When I call him for our interview, Daniels is sitting on his tour bus somewhere in Nevada. He begins by explaining why he chose the book’s title: “It’s a nod to a positive attitude, play where you can for whoever you can. You don’t pay attention to the empty seats; you pay attention to the ones that are full.”

Born in North Carolina, Daniels enjoyed an idyllic childhood: “I remember those days fondly. I came from a very close knit family. I had a very good childhood.”

Music was in his blood from an early age. It ignited a desire to be the front man, to be in the spotlight: “I’ve been a band leader most of my life, I started leading bands back in the 50s and found out that’s what I wanted to do with my life. It’s such a matter of course for me, it’s something I take in my stride. It’s hard, it takes a lot of work, takes a lot of devotion, dedication, sacrifices, but if you want it bad enough, it’s worth it.”

In the late 60s and early 70s, Daniels found himself in demand as a session player, notably on Bob Dylan’s LP Nashville Skyline. “Dylan liked what I did, and I was very much into what he was doing.”, he remembers.

He went on to record on other sessions, among them Ringo Starr and Marty Robbins. Charlie also hit the road playing in a band fronted by Leonard Cohen.

There is a chapter charting the painstaking steps that led to him to sign a record deal. It is an intriguing glimpse into the music world at that time, how artists struck their deal with a record company. In this case, a toss-up between CBS and MCA. You can feel the nerve-tingling tension flying off the pages as Daniels recounts in painstaking detail the process that led to him signing with CBS.

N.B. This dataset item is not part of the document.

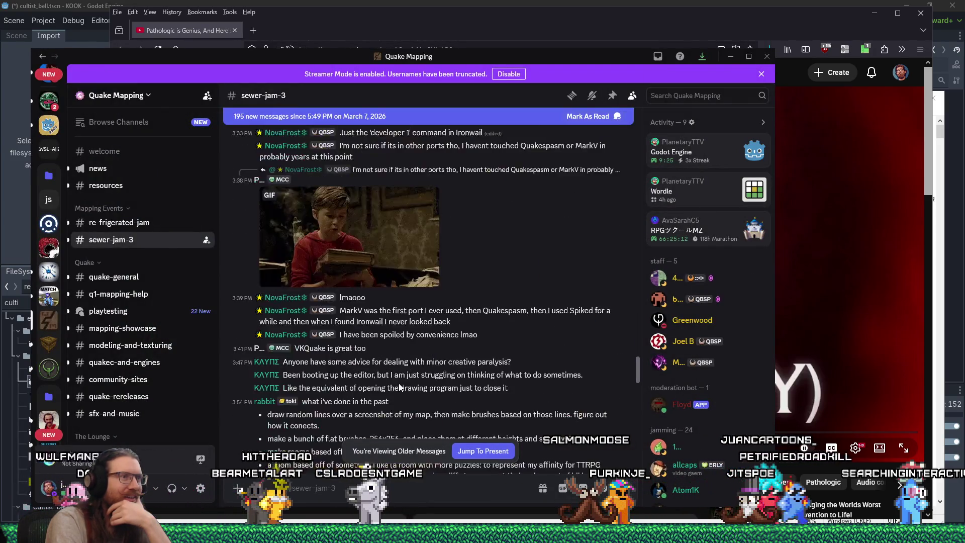
scroll(399, 385, down, 15)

I also loved the segments in the book about the camaraderie Daniels and his band enjoyed with other Southern outfits, such as Lynyrd Skynyrd and the Marshall Tucker Band. Daniels reserves rich praise for Skynyrd: “As good a rock and roll band as was on the planet. Nobody, nowhere plays rock and roll better than Lynyrd Skynyrd. They are an authentic American rock and roll band. They are as good as anyone I know.”

His memories of the night he heard Skynyrd’s plane had gone down in a Mississippi swamp are touching. Recalling his close relationship Ronnie Van Zant, I detected a solemn tone in his voice. Reverential, almost.

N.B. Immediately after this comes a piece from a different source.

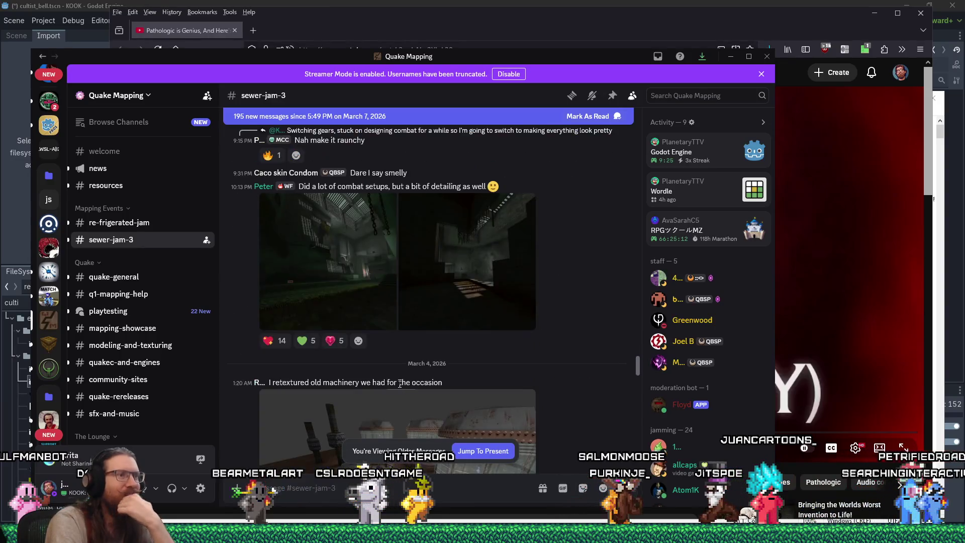
scroll(355, 324, up, 4)
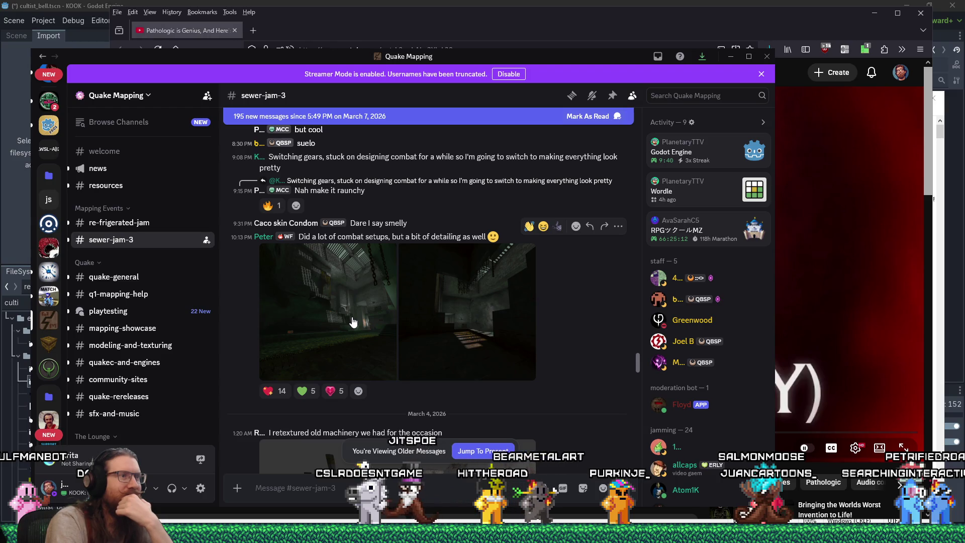
click(352, 322)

The loss of Ronnie hit him hard:  “I hit it off with Ronnie Van Zant from the first time I met him in 1974. We spent a lot of hours together in hotel rooms and buses and became good friends in the process. Ronnie used to call me the King of Dixie, a title I certainly didn’t deserve, but I was honoured that he would think of me in that way.”

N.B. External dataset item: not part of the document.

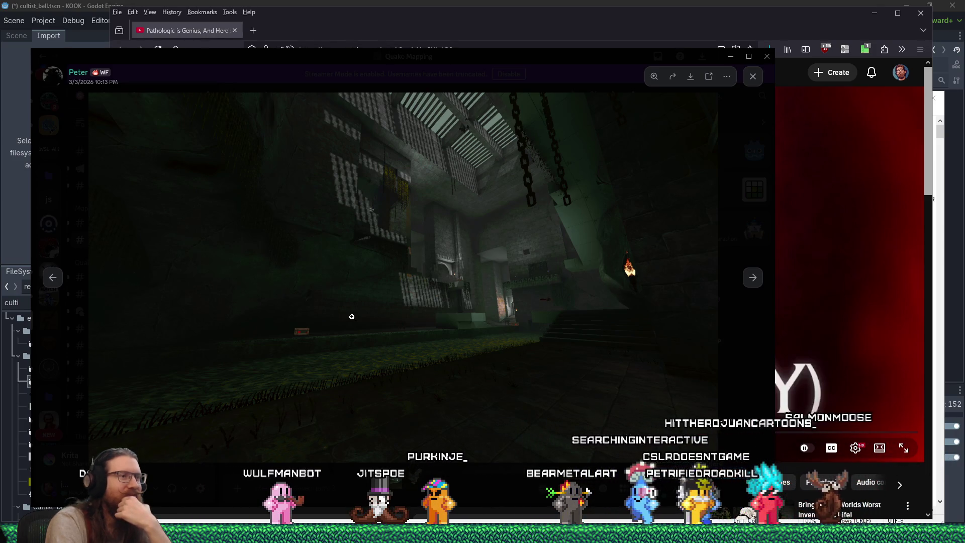
click(226, 420)
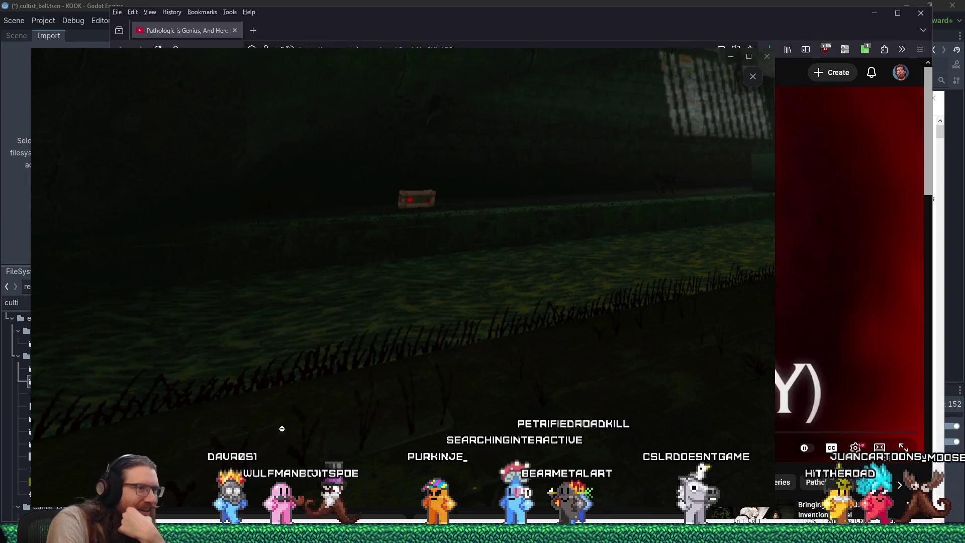
click(577, 325)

“He was lot of fun, we always had fun together, we enjoyed each other’s company and it was a very sad day when he left this earth. A cloud of depression settled over me and would linger until I took steps to do something about it.”

In 1979 the Charlie Daniels Band released the LP Million Mile Reflections. It included a platinum-selling single, Devil Went Down To Georgia that propelled the band up the charts and made them famous. I asked Daniels if that LP changed their lives: “Very definitely, kicked in a whole new gear, that’s for sure. We sold more records, we did bigger halls, we carried more vehicles, more road crew, better sound system. It was that step up that you do when you start playing bigger halls. It was an exciting time.”

Daniels does not like the band’s music being pigeon-holed: “I am constantly asked what type of music CDB plays, and I always say American music. We play country, bluegrass, gospel, rock, blues and jazz – the genres of music America gave the world. It’s just our style. We don’t follow or fads. We just follow our hearts and musical instincts. It’s worked out pretty well so far.”

I thoroughly enjoyed the book. Well, most of it. Chapter 50 was awfully hard work. A quite remarkable display of fire and brimstone bombast from Daniels. The context is the 9/11 terrorist atrocity and it’s immediate aftermath. A dark time for America, tensions were running high. Daniels grabs his blunderbuss and blasts the “politically correct bunch”, and lax immigration enforcement policies that “allow foreigners to overstay their visas and even disappear into society.”

That aside, the book is a fascinating account of Daniels and his life, a performer that has enjoyed a varied and hugely successful career. Thanks for the interview, Charlie!